### WHAT IS REQUIRED:
Will you give every entry again exactly as it stands?

Start of Block

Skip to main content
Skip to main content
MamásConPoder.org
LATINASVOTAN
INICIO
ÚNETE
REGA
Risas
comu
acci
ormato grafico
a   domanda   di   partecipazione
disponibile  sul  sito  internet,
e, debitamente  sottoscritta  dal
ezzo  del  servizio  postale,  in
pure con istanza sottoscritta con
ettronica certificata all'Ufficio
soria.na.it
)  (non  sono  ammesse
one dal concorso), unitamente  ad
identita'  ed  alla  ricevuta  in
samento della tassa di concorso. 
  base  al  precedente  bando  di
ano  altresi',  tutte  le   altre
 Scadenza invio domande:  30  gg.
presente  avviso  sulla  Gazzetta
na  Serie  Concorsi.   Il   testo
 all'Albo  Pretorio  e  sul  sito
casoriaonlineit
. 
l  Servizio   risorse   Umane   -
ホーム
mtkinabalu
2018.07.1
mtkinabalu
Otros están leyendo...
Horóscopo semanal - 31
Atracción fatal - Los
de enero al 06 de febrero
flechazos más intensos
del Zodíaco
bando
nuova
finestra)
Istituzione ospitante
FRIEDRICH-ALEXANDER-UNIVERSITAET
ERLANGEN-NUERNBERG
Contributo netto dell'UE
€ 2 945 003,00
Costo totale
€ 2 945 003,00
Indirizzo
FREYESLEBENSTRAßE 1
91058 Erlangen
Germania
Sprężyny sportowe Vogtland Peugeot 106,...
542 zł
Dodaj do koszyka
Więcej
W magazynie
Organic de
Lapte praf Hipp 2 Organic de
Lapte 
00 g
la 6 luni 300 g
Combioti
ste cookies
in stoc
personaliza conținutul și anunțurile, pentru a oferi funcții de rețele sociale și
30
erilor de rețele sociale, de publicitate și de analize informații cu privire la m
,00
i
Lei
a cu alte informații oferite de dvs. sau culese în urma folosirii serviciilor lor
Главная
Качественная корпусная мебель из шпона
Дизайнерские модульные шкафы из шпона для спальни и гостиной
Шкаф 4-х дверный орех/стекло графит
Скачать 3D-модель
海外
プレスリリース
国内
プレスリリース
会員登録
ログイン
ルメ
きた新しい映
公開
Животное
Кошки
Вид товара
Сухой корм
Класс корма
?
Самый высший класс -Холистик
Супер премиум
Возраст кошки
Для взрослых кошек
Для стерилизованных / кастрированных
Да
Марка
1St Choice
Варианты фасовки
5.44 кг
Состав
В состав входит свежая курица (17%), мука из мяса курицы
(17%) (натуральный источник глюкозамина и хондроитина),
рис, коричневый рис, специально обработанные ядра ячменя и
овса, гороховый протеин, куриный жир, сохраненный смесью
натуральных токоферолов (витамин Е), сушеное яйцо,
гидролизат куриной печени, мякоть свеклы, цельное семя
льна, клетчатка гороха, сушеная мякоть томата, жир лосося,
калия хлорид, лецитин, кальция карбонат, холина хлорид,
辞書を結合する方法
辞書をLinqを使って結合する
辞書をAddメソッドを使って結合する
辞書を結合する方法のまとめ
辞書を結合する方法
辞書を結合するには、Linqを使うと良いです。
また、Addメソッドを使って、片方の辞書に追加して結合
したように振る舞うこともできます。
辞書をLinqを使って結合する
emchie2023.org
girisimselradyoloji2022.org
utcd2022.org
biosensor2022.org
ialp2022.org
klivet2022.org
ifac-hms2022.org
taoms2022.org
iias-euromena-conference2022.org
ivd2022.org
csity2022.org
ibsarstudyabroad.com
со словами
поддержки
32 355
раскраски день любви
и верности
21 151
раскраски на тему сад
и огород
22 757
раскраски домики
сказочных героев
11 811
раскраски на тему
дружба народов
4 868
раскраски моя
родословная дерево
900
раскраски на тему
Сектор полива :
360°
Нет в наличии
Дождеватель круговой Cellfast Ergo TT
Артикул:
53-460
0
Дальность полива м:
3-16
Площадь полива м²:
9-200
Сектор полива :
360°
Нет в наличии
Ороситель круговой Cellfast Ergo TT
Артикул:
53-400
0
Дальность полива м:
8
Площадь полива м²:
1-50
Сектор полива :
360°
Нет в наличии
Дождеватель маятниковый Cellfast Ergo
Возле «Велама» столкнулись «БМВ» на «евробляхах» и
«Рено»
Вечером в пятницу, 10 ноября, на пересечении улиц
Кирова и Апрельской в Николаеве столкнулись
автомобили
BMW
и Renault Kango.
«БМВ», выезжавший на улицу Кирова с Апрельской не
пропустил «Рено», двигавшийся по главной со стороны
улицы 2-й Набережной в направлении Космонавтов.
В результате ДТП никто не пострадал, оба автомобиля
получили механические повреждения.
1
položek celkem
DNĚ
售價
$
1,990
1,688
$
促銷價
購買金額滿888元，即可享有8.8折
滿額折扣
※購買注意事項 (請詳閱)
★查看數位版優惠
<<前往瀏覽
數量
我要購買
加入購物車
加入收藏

End of Block

### RESPONSE AREA:
Skip to main content
Skip to main content
MamásConPoder.org
LATINASVOTAN
INICIO
ÚNETE
REGA
Risas
comu
acci
ormato grafico
a   domanda   di   partecipazione
disponibile  sul  sito  internet,
e, debitamente  sottoscritta  dal
ezzo  del  servizio  postale,  in
pure con istanza sottoscritta con
ettronica certificata all'Ufficio
soria.na.it
)  (non  sono  ammesse
one dal concorso), unitamente  ad
identita'  ed  alla  ricevuta  in
samento della tassa di concorso. 
  base  al  precedente  bando  di
ano  altresi',  tutte  le   altre
 Scadenza invio domande:  30  gg.
presente  avviso  sulla  Gazzetta
na  Serie  Concorsi.   Il   testo
 all'Albo  Pretorio  e  sul  sito
casoriaonlineit
. 
l  Servizio   risorse   Umane   -
ホーム
mtkinabalu
2018.07.1
mtkinabalu
Otros están leyendo...
Horóscopo semanal - 31
Atracción fatal - Los
de enero al 06 de febrero
flechazos más intensos
del Zodíaco
bando
nuova
finestra)
Istituzione ospitante
FRIEDRICH-ALEXANDER-UNIVERSITAET
ERLANGEN-NUERNBERG
Contributo netto dell'UE
€ 2 945 003,00
Costo totale
€ 2 945 003,00
Indirizzo
FREYESLEBENSTRAßE 1
91058 Erlangen
Germania
Sprężyny sportowe Vogtland Peugeot 106,...
542 zł
Dodaj do koszyka
Więcej
W magazynie
Organic de
Lapte praf Hipp 2 Organic de
Lapte 
00 g
la 6 luni 300 g
Combioti
ste cookies
in stoc
personaliza conținutul și anunțurile, pentru a oferi funcții de rețele sociale și
30
erilor de rețele sociale, de publicitate și de analize informații cu privire la m
,00
i
Lei
a cu alte informații oferite de dvs. sau culese în urma folosirii serviciilor lor
Главная
Качественная корпусная мебель из шпона
Дизайнерские модульные шкафы из шпона для спальни и гостиной
Шкаф 4-х дверный орех/стекло графит
Скачать 3D-модель
海外
プレスリリース
国内
プレスリリース
会員登録
ログイン
ルメ
きた新しい映
公開
Животное
Кошки
Вид товара
Сухой корм
Класс корма
?
Самый высший класс -Холистик
Супер премиум
Возраст кошки
Для взрослых кошек
Для стерилизованных / кастрированных
Да
Марка
1St Choice
Варианты фасовки
5.44 кг
Состав
В состав входит свежая курица (17%), мука из мяса курицы
(17%) (натуральный источник глюкозамина и хондроитина),
рис, коричневый рис, специально обработанные ядра ячменя и
овса, гороховый протеин, куриный жир, сохраненный смесью
натуральных токоферолов (витамин Е), сушеное яйцо,
гидролизат куриной печени, мякоть свеклы, цельное семя
льна, клетчатка гороха, сушеная мякоть томата, жир лосося,
калия хлорид, лецитин, кальция карбонат, холина хлорид,
辞書を結合する方法
辞書をLinqを使って結合する
辞書をAddメソッドを使って結合する
辞書を結合する方法のまとめ
辞書を結合する方法
辞書を結合するには、Linqを使うと良いです。
また、Addメソッドを使って、片方の辞書に追加して結合
したように振る舞うこともできます。
辞書をLinqを使って結合する
emchie2023.org
girisimselradyoloji2022.org
utcd2022.org
biosensor2022.org
ialp2022.org
klivet2022.org
ifac-hms2022.org
taoms2022.org
iias-euromena-conference2022.org
ivd2022.org
csity2022.org
ibsarstudyabroad.com
со словами
поддержки
32 355
раскраски день любви
и верности
21 151
раскраски на тему сад
и огород
22 757
раскраски домики
сказочных героев
11 811
раскраски на тему
дружба народов
4 868
раскраски моя
родословная дерево
900
раскраски на тему
Сектор полива :
360°
Нет в наличии
Дождеватель круговой Cellfast Ergo TT
Артикул:
53-460
0
Дальность полива м:
3-16
Площадь полива м²:
9-200
Сектор полива :
360°
Нет в наличии
Ороситель круговой Cellfast Ergo TT
Артикул:
53-400
0
Дальность полива м:
8
Площадь полива м²:
1-50
Сектор полива :
360°
Нет в наличии
Дождеватель маятниковый Cellfast Ergo
Возле «Велама» столкнулись «БМВ» на «евробляхах» и
«Рено»
Вечером в пятницу, 10 ноября, на пересечении улиц
Кирова и Апрельской в Николаеве столкнулись
автомобили
BMW
и Renault Kango.
«БМВ», выезжавший на улицу Кирова с Апрельской не
пропустил «Рено», двигавшийся по главной со стороны
улицы 2-й Набережной в направлении Космонавтов.
В результате ДТП никто не пострадал, оба автомобиля
получили механические повреждения.
1
položek celkem
DNĚ
售價
$
1,990
1,688
$
促銷價
購買金額滿888元，即可享有8.8折
滿額折扣
※購買注意事項 (請詳閱)
★查看數位版優惠
<<前往瀏覽
數量
我要購買
加入購物車
加入收藏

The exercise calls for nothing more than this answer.